SOUTHFIELDS, a pleasant little bedroom community south of the Thames, on the underground line to Wimbledon, is one of the literally hundreds of satellite villages that compose greater London, in a patchwork blend that no longer has any visible divisions. They string together along endless heartlines of commerce, often called the High Street, like daisies on a chain - but not like American suburbs, for each has a distinctive spirit, perhaps reflecting its onetime unique townhood in the far, far past. Their community identity, in many cases, goes back a thousand years and more.

The small and cheery cluster of shops that create the Southfields am bience radiates from a century-old underground station hardly a block's distance, down several streets. It caters to a mid-day trade of housewives - a social phenomenon that persists in England - imparting a settled, leisurely quality that instantly overwhelms the mundane, dreary aspect of returning from town after a day's work . . . or, as in my case, after a day of seeking it. Old photographs show that the neighborhood's physical appearance has hardly changed from horse-drawn carriage days, though of course today's street scene has not the same quiet charm. But the old style is not entirely gone. Occasionally, the clip-clop of horse's hooves still echoes up the street, and a quick look reveals a mounted bobby on patrol, or a prim horsewoman on an early morning trot.

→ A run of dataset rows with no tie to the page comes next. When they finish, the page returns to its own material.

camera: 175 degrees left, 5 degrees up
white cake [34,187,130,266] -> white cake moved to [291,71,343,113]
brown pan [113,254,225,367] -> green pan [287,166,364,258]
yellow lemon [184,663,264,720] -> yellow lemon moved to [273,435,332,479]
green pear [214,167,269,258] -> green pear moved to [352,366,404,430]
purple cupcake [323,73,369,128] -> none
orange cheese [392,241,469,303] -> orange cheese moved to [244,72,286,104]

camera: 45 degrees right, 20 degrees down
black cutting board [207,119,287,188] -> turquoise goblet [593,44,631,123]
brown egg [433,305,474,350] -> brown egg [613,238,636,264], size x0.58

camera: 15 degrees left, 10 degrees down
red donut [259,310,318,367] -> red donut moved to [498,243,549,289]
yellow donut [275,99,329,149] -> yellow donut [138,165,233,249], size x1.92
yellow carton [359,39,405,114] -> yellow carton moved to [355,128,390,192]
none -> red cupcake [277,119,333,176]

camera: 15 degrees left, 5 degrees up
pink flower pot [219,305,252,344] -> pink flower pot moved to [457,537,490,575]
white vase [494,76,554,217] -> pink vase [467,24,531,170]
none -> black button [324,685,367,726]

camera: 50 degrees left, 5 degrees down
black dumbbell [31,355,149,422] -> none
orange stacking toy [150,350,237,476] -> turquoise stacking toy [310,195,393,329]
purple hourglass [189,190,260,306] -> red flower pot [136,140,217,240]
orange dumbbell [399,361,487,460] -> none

The house that would be my home for awhile was a narrow, two-story private dwelling, one of the sardine-packed brick and rococo family units of which there must be a million in greater London, all built just before the century's turn in a building boom of inconceivable energy. For the most part, there are no two exactly alike, which has to say something for the creative Victorian imagination since they are all so very similar.

The one I lived in took sunlight into practically every room . . . except the ground floor one I occupied. For it, there was a narrow north view of sky and yard through tall, glass-paned doors. They opened outward, but not very invitingly in October's chill air. It was a darkside room, not meant to be anything but a place to sleep and dress. I made more of it, though, with a few well-placed lamps and a writing desk.

Being a shared house (more or less) it also provided a decently appointed kitchen, a washing machine and telephone for my use, and a TV set in a miniature living-room just off the vestibule. But the sharing extended only as far as space and costs. Socially, the place turned out to be rather barren. My housemates were two charming young women of whom I saw very little and one man of indeterminate charm who elected to keep entirely to himself.

But it was reasonably priced, by London standards, at £45 per week. I was starting to think in these terms, and preferred not to dwell on the fact of it being $85 -- or $365 per month, a price within penny-pitching distance of my entire Social Security income. It was a place to be for awhile, and that was of paramount importance. In a month or two we'd all be ousted so the owner could begin some refurbishing, and at that time I should certainly be able to afford something more suitable for the winter.

Or so I told myself.


Footnotes:

"expunged from my wardrobe..." The last suit I owned had been put to the torch in 1981, at a festive 10th anniversary celebration of my escape from the world of just such habiliments.